Wednesday, September 9, 2009

Intern's Voice, Lucie Perrier

Human Rights, NGO, UN, Social Justice, New York… These were the keywords which caught my eye and dragged me into this office.

Before coming to 777 UN Plaza, NY, I didn’t have any idea that some people, somewhere in the world, were defending older persons. That is what appealed me to apply for this internship at GAA.

My name is Lucie Perrier and I have been at GAA since the beginning of August 2009. I will start my senior year in a couple of days at the Lycée international of Aix-en-Provence in France. This high school has offered me a lot during the past two years, providing me with a free international education as it promotes bilingualism and biculturalism. Thanks to the opportunities my teachers have given me, I have become increasingly interested in geography and current affairs. This is how I got involved almost a year ago in a life-changing experience called EYP. These three letters stand for European Youth Parliament, a non-profit organization encouraging European youth to engage actively in citizenship and cultural understanding. During EYP sessions and debates, I learned about Human Rights, international organizations such as the UN and the role of NGOs.

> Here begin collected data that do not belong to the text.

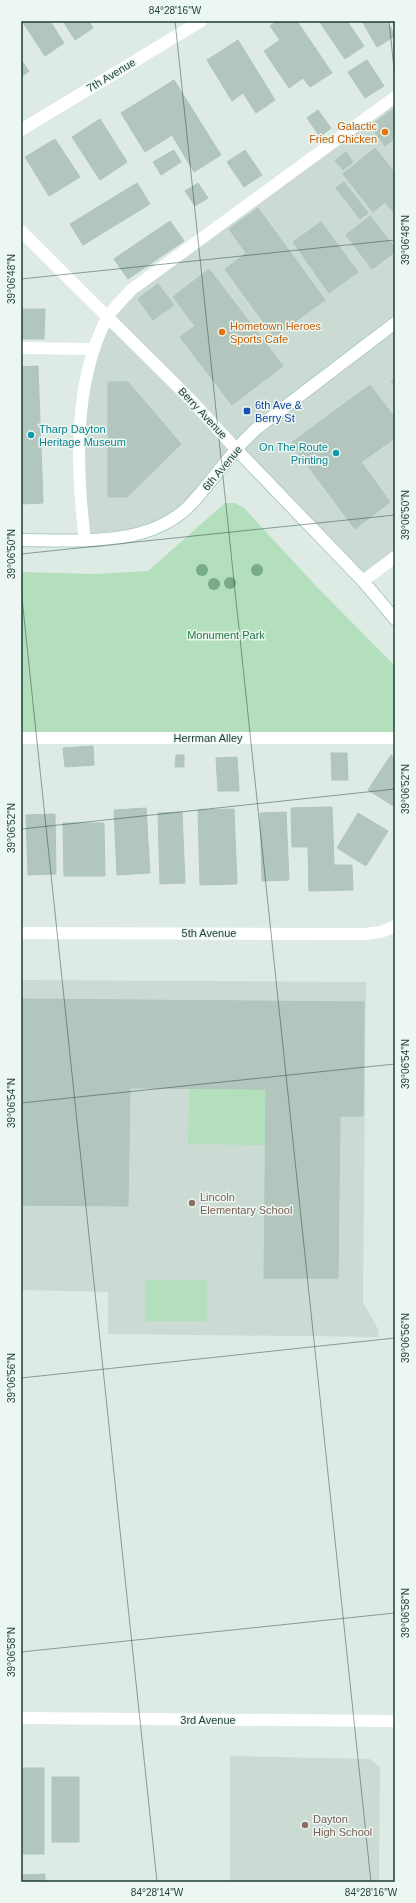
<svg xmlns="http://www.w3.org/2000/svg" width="416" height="1903" font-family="Arial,sans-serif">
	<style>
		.built { fill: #cbdbd3 }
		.green { fill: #b3dfbc }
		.building { fill: #b2c6bd; stroke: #afc5bb }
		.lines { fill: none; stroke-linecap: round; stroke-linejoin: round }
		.secondary-casing { stroke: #afccc0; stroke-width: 14 }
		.lane { stroke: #fff; stroke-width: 12 }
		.street { stroke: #fff; stroke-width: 12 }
		.secondary { stroke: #fff; stroke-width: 12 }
		.tree { fill: #77ab89 }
		.ticks { fill: none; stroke: #1d3c32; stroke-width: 1; stroke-opacity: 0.45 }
		.food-dot { fill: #e8710a; stroke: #edf7f2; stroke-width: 1.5 }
		.transit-dot { fill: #1a4fb4; stroke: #edf7f2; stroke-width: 1.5 }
		.culture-dot { fill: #0f9aa8; stroke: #edf7f2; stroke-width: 1.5 }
		.education-dot { fill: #8d6e63; stroke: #edf7f2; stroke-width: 1.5 }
		.labels { text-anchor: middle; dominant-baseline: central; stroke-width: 3; stroke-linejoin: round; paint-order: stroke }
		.street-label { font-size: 11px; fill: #1d3c32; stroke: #edf7f2 }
		.food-label { font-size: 11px; fill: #c56008; stroke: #edf7f2; text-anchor: end }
		.transit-label { font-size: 11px; fill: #164399; stroke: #edf7f2; text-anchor: start }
		.culture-label { font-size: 11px; fill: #0d838f; stroke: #edf7f2; text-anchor: start }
		.park-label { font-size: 11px; fill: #23773f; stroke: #edf7f2 }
		.education-label { font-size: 11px; fill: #785e54; stroke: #edf7f2; text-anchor: start }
		.neatline { fill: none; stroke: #1d3c32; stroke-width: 1.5 }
		.ticks-label { font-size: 10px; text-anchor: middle; fill: #1d3c32 }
	</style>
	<rect width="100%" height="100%" fill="#ddebe4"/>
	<!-- built -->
	<g class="built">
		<polygon points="395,97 395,557 363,581 236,449 206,487 148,531 85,540 81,423 96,344 131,290"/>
		<polygon points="21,980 366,982 363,1302 378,1329 379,1337 108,1334 108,1292 21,1290"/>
		<polygon points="230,1756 370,1759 380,1767 379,1882 230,1882"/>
	</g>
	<!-- green -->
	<g class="green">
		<polygon points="225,503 234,503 243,507 317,587 395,666 395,736 21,733 21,572 93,574 148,571"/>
		<polygon points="189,1088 266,1089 265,1145 188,1144"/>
		<rect x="145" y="1280" width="62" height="41"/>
	</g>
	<!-- building -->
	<g class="building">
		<polygon points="22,21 50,21 64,43 45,56"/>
		<polygon points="63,21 89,21 93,28 75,40"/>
		<polygon points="277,21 297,21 332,73 310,87 303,78 289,88 264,51 280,40 270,26"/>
		<polygon points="319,21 347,21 364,46 345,59"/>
		<polygon points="362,21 387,21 395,36 377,47"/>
		<polygon points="238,40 275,100 256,113 243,93 232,101 207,60"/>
		<polygon points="21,60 29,71 21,77"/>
		<polygon points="367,60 384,86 365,98 348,72"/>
		<polygon points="174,80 221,155 194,172 172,135 145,152 121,113"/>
		<polygon points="395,108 395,138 385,146 370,126"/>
		<polygon points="318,110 331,128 320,137 307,118"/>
		<polygon points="100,119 127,162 100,180 72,137"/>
		<polygon points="55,139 80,177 49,196 25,157"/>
		<polygon points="375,148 395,173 395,214 385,202 373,212 343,174"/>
		<polygon points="174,150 181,162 161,175 153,162"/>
		<polygon points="245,150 262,175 244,187 227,162"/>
		<polygon points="346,152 353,162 343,170 335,161"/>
		<polygon points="344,182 368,213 360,219 336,188"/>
		<polygon points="137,183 150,204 83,245 70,224"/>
		<polygon points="198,183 208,198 195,206 185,191"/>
		<polygon points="258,208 325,300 274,337 225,269 246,253 229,229"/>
		<polygon points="370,216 395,248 395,252 372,269 346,235"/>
		<polygon points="170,221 184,241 128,279 114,259"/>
		<polygon points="321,222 358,272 329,293 293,242"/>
		<polygon points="209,269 283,366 232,405 180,337 195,326 173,297"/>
		<polygon points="158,284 174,305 153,320 138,299"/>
		<polygon points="21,309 45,309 44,339 21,339"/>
		<polygon points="38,366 43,503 21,504 21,367"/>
		<polygon points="395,378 395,386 391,381"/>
		<polygon points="108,382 128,382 181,444 127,497 108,497"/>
		<polygon points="370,385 395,418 395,438 361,462 390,502 355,529 291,443"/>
		<polygon points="93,746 94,765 65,767 63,748"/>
		<polygon points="331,753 347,753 348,780 332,780"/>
		<polygon points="176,755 184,755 184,767 175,767"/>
		<polygon points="391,755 395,758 395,807 368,790"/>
		<polygon points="237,757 239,791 218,791 216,758"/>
		<polygon points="332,807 334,865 352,865 353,890 309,891 308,847 292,847 291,808"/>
		<polygon points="146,808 150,873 117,875 114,810"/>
		<polygon points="234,809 237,884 200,885 198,810"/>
		<polygon points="182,812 185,883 160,884 158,813"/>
		<polygon points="286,812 289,880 262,881 260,813"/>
		<polygon points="358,813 388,831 366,866 337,848"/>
		<polygon points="55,814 56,874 28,875 26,815"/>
		<polygon points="63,823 104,823 105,876 64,876"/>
		<polygon points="21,999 364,1002 363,1116 340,1116 338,1278 264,1278 266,1089 130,1088 128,1206 21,1205"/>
		<rect x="22" y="1768" width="22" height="86"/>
		<rect x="52" y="1777" width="27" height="65"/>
		<polygon points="45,1874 45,1882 21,1882 21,1875"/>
	</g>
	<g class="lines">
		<!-- secondary casing -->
		<g class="secondary-casing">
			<g id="secondary">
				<polyline points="236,449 363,581 395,619"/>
				<path d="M21,540C75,540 146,548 188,507C205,490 219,469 235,451C241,443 249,436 256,429L395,323"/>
			</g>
		</g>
		<!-- lane -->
		<g class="lane">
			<polyline points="21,348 94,349"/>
			<path d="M85,540C76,469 73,383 107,318C113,308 124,298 131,290L395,97"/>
			<polyline points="363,581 395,557"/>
			<polyline points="21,738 395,738"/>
		</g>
		<!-- street -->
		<g class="street">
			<polyline points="21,130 201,21"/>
			<polyline points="21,231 190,399 236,449"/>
			<polyline points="21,933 364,934 381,932 395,926"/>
			<polyline points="21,1718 395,1721"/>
		</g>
		<!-- secondary -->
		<use href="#secondary" class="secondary"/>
	</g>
	<!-- trees -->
	<g class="tree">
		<circle cx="202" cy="570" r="6"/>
		<circle cx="257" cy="570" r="6"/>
		<circle cx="230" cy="583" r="6"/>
		<circle cx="214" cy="584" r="6"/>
	</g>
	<!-- ticks -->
	<path class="ticks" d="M175,21L371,1882M389,21L395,78M21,279L395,240M21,554L395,515M21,589L157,1882M21,829L395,789M21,1103L395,1064M21,1378L395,1338M21,1652L395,1613"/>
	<!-- markers -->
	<g class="food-dot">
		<circle cx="385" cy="132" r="4"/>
		<circle cx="222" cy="332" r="4"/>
	</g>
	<rect class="transit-dot" x="243" y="407" width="8" height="8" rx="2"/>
	<g class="culture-dot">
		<circle cx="31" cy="435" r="4"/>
		<circle cx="336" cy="453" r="4"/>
	</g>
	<g class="education-dot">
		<circle cx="192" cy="1203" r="4"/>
		<circle cx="305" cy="1825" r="4"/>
	</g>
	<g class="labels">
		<!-- street labels -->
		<g class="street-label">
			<text transform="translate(111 75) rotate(-31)">7th Avenue</text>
			<text transform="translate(203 413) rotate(47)">Berry Avenue</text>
			<text transform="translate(222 468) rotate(-50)">6th Avenue</text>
			<text x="208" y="738">Herrman Alley</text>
			<text x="209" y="933">5th Avenue</text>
			<text x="208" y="1720">3rd Avenue</text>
		</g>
		<!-- food labels -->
		<g class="food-label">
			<text x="377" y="126">Galactic<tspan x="377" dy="13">Fried Chicken</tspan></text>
			<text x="230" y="326" text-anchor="start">Hometown Heroes<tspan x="230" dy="13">Sports Cafe</tspan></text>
		</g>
		<!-- transit labels -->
		<g class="transit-label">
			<text x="255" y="405">6th Ave &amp;<tspan x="255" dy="13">Berry St</tspan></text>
		</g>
		<!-- culture labels -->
		<g class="culture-label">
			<text x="39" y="429">Tharp Dayton<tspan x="39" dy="13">Heritage Museum</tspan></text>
			<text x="328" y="447" text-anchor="end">On The Route<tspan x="328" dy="13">Printing</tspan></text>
		</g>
		<!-- park labels -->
		<g class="park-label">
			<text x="226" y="635">Monument Park</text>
		</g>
		<!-- education labels -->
		<g class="education-label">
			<text x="200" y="1197">Lincoln<tspan x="200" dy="13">Elementary School</tspan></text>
			<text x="313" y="1819">Dayton<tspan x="313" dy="13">High School</tspan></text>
		</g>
	</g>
	<!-- border -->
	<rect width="416" height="1903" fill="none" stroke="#edf7f2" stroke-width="44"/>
	<rect x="22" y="22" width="372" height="1859" class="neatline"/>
	<g class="ticks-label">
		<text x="175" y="14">84°28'16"W</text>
		<text transform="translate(405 240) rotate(-90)" y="4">39°06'48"N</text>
		<text transform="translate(11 279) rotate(-90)" y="4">39°06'48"N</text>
		<text transform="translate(405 515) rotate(-90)" y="4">39°06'50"N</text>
		<text transform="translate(11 554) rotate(-90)" y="4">39°06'50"N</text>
		<text transform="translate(405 789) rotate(-90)" y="4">39°06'52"N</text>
		<text transform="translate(11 828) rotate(-90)" y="4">39°06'52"N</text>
		<text transform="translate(405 1064) rotate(-90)" y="4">39°06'54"N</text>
		<text transform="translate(11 1103) rotate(-90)" y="4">39°06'54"N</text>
		<text transform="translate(405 1338) rotate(-90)" y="4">39°06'56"N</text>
		<text transform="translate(11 1378) rotate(-90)" y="4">39°06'56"N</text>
		<text transform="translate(405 1613) rotate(-90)" y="4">39°06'58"N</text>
		<text transform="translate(11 1652) rotate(-90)" y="4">39°06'58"N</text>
		<text x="157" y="1896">84°28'14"W</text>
		<text x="371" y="1896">84°28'16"W</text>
	</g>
</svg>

Discussions with 300 European teenagers just like me, made me realize how important peace keeping and social justice were indifferent to cultural disparities.

It is almost the same purpose at GAA. We want to raise people’s awareness about the need for equality and respect but focused on older people. In order to do that, we look for articles dealing with seniors and post them to our website ( Being a high school student was intimidating the first day but thanks to the friendly atmosphere reigning in the office and the welcoming attitude of the older interns, it felt like home.

During these past weeks, I have been responsible to find articles in both English and French about elder rights in the US and in the world. I’ve looked at how older persons live in rural areas and what happens to them in armed conflicts or how they find help, if any, for their health care. I also contributed to the “look” of the website by updating the FrontPage every Friday. Posting on the website was relatively challenging for me as I had practically no computer skills. Thanks to GAA and our team work, I have learned a lot about computing.

One article that particularly touched me was titled Curtain falls on world’s oldest pupil, but after fulfilling his dream. Posted on August 16, 2009, the writer spotlighted Kimani Maruge, an 89-year-old Kenyan man, known as the oldest pupil in the world, passed away. He wanted to read so he could interpret the Bible on his own and to learn simple arithmetic. He became a symbol of the Kenyan government's success in offering free primary education. Even more, he demonstrated the resilience and hope of many uneducated people for basic literacy. Thanks to his big step, many adults went back to school in Kenya after the introduction of free primary school education in 2003. For this reason, Mr. Maruge spoke at the United Nations Millennium Development Summit on the importance of free primary education. He stated that "it would be good if all children of the world could go to school." I will always remember his quote because I am convinced that education is one of the most essential rights that everyone should enjoy.

I find GAA’s work very valuable and helpful to the UN. GAA’s attempts to encourage a convention or treaty guaranteeing the human rights of older persons is very important to all countries. Having the opportunity to be a part of the GAA team opened my eyes to the current plight of older people. Thanks a lot to Susanne and Magali! I will never forget my experienced with you and all the interns!


  1. HI GAA. Great sum-up of the GAA experience.. .but check out the website address. It's incorrect. . .should be

    Thanks, A reader

  2. Dear Lucie,

    Thank you for your commitment to the rights and welfare of the world's elderly. As a 66 year old male, I know how important advocacy and activism on behalf of the elderly is. I encourage you to keep up your interest and work for the aging, since they are presently without much support globally. The rights of the aging is one of those emerging issues with important social, moral, and ethical implications for our world, and you have made a great start at addressing it by interning at GAA. Thank you again, and keep up the good work.


    Ken Tulloch

  3. Dear Reader,

    Thank you for noticing this mistake. It is now changed in the blog post.